◆ What you have to do
The expected result is the full set of records, copied precisely, with images dropped.

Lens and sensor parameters
===============

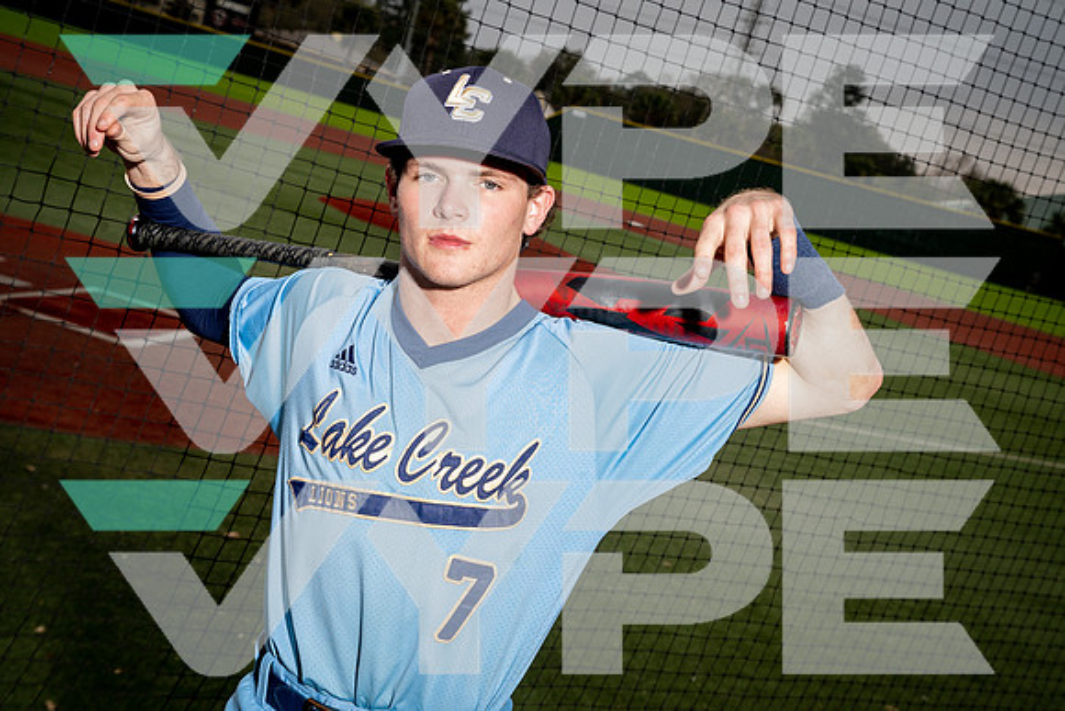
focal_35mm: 57
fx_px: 1687
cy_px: 356
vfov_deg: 23.8
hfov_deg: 35.0
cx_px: 532
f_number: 8
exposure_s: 1/250
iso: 320
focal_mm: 57
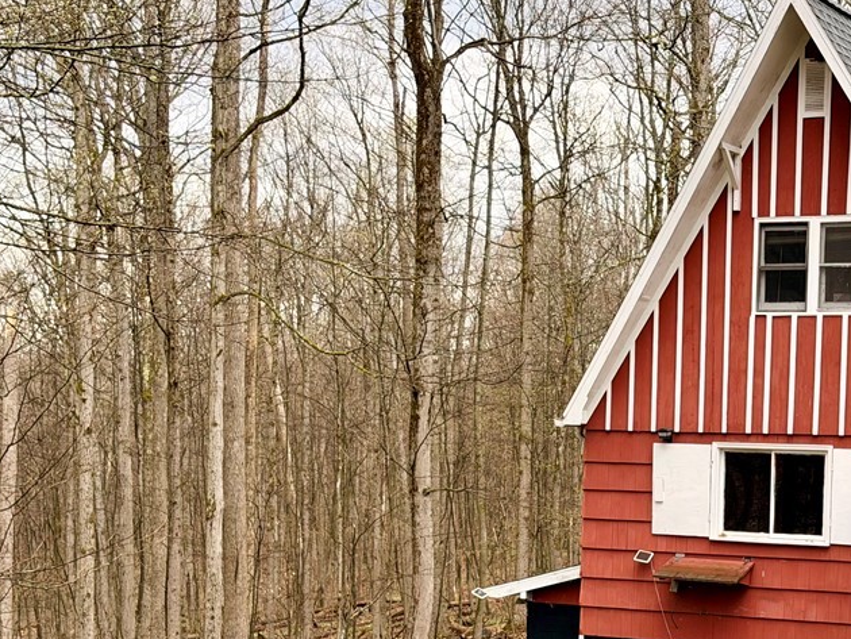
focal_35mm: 78
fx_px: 1918
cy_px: 492
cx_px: 632
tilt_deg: -2.3
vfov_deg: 18.8
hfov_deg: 24.7
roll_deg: -1.7
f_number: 1.78
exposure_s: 1/293
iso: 80
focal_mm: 6.76
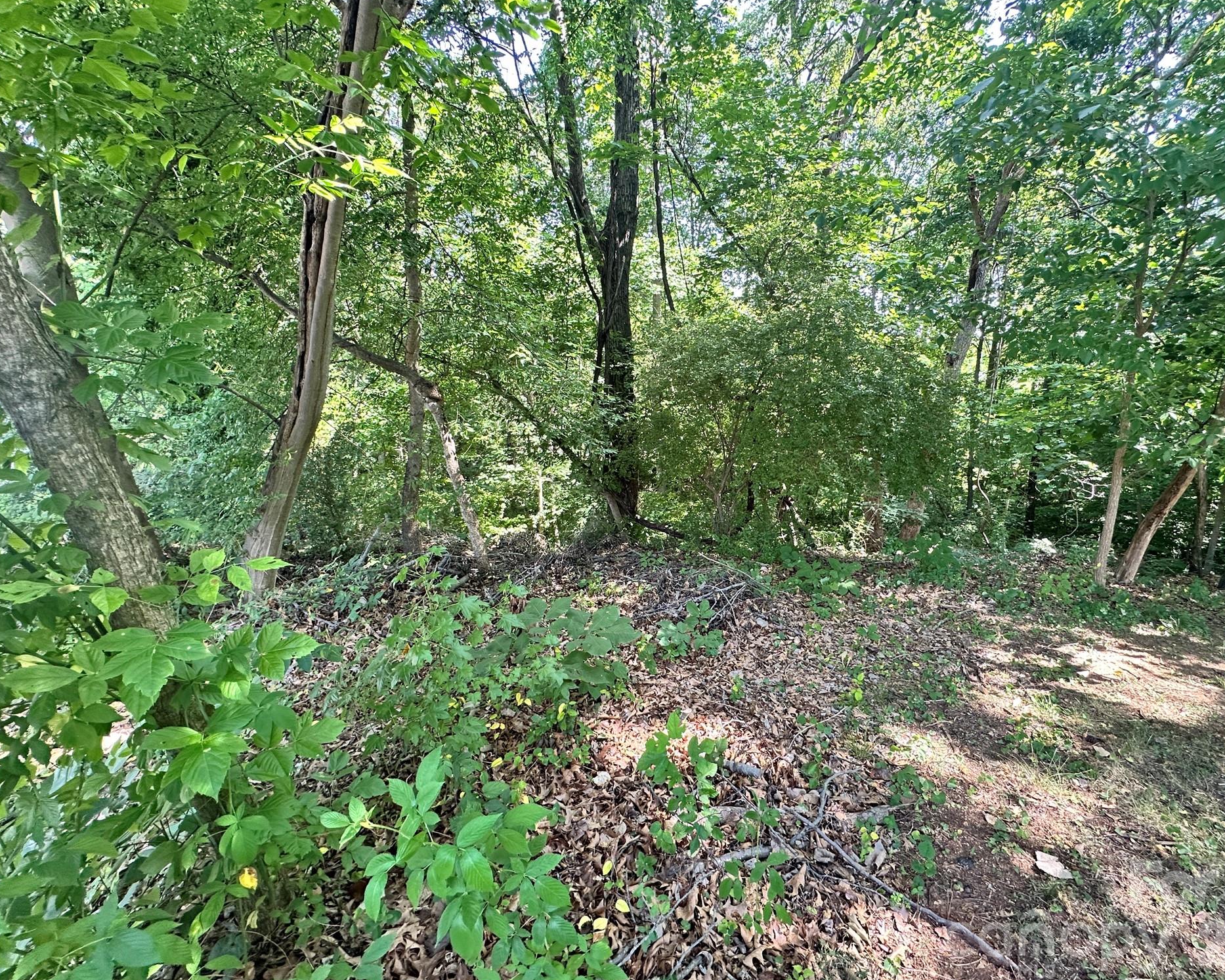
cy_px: 485
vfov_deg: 84.0
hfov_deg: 96.5
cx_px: 667
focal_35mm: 15
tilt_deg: -10.4
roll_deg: +0.0
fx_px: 544
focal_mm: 2.22
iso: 200
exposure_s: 1/99
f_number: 2.2
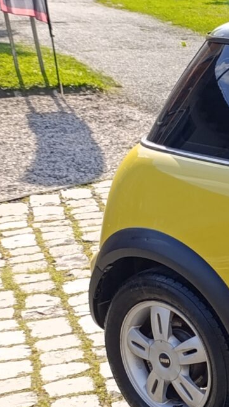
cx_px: 634
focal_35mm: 100
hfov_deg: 9.9
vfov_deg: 21.2
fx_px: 1080
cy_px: 295
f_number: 1.6
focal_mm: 6.14
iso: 50
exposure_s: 1/314
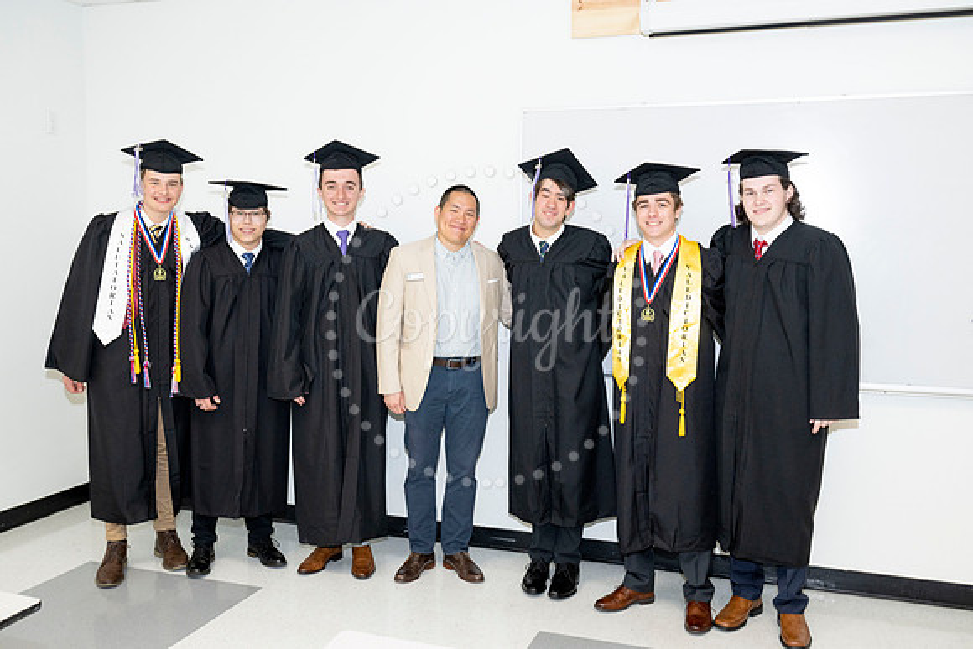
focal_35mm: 34
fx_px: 906
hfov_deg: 56.5
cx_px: 486
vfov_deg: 39.4
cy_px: 324
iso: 800
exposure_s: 1/80
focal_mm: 33.5
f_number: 5.6
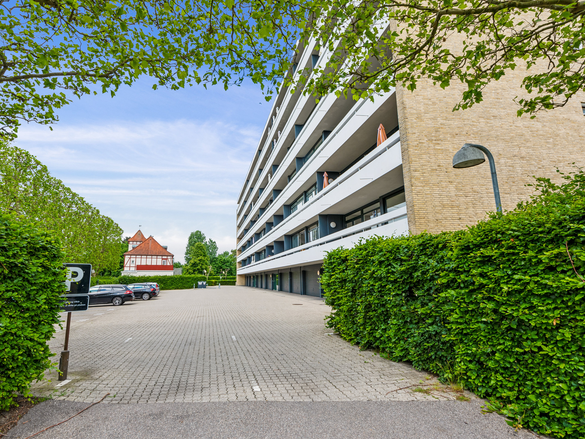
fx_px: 304
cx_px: 251
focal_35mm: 18
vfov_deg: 71.6
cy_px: 228
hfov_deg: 87.2
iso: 180
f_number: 13
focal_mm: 16
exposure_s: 1/125
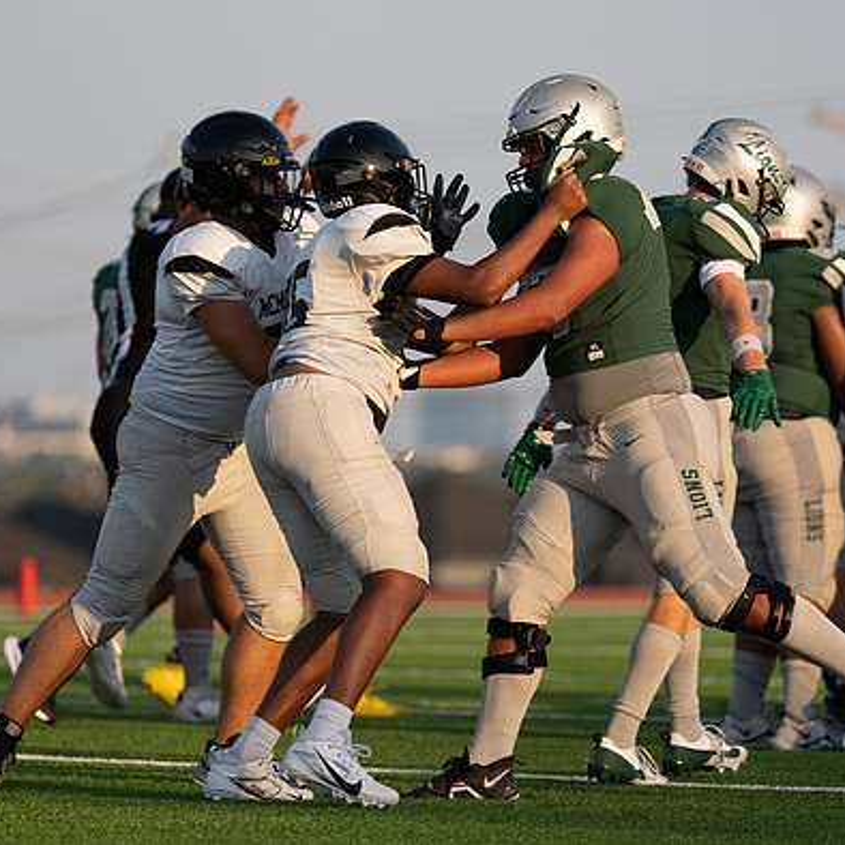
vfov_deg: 6.3
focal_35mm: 277
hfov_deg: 6.3
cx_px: 445
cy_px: 450
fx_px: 7650
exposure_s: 1/1250
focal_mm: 200
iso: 100
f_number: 2.8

===============

◆ Exercise result
focal_35mm: 57
fx_px: 1687
cy_px: 356
vfov_deg: 23.8
hfov_deg: 35.0
cx_px: 532
f_number: 8
exposure_s: 1/250
iso: 320
focal_mm: 57
focal_35mm: 78
fx_px: 1918
cy_px: 492
cx_px: 632
tilt_deg: -2.3
vfov_deg: 18.8
hfov_deg: 24.7
roll_deg: -1.7
f_number: 1.78
exposure_s: 1/293
iso: 80
focal_mm: 6.76
cy_px: 485
vfov_deg: 84.0
hfov_deg: 96.5
cx_px: 667
focal_35mm: 15
tilt_deg: -10.4
roll_deg: +0.0
fx_px: 544
focal_mm: 2.22
iso: 200
exposure_s: 1/99
f_number: 2.2
cx_px: 634
focal_35mm: 100
hfov_deg: 9.9
vfov_deg: 21.2
fx_px: 1080
cy_px: 295
f_number: 1.6
focal_mm: 6.14
iso: 50
exposure_s: 1/314
focal_35mm: 34
fx_px: 906
hfov_deg: 56.5
cx_px: 486
vfov_deg: 39.4
cy_px: 324
iso: 800
exposure_s: 1/80
focal_mm: 33.5
f_number: 5.6
fx_px: 304
cx_px: 251
focal_35mm: 18
vfov_deg: 71.6
cy_px: 228
hfov_deg: 87.2
iso: 180
f_number: 13
focal_mm: 16
exposure_s: 1/125
vfov_deg: 6.3
focal_35mm: 277
hfov_deg: 6.3
cx_px: 445
cy_px: 450
fx_px: 7650
exposure_s: 1/1250
focal_mm: 200
iso: 100
f_number: 2.8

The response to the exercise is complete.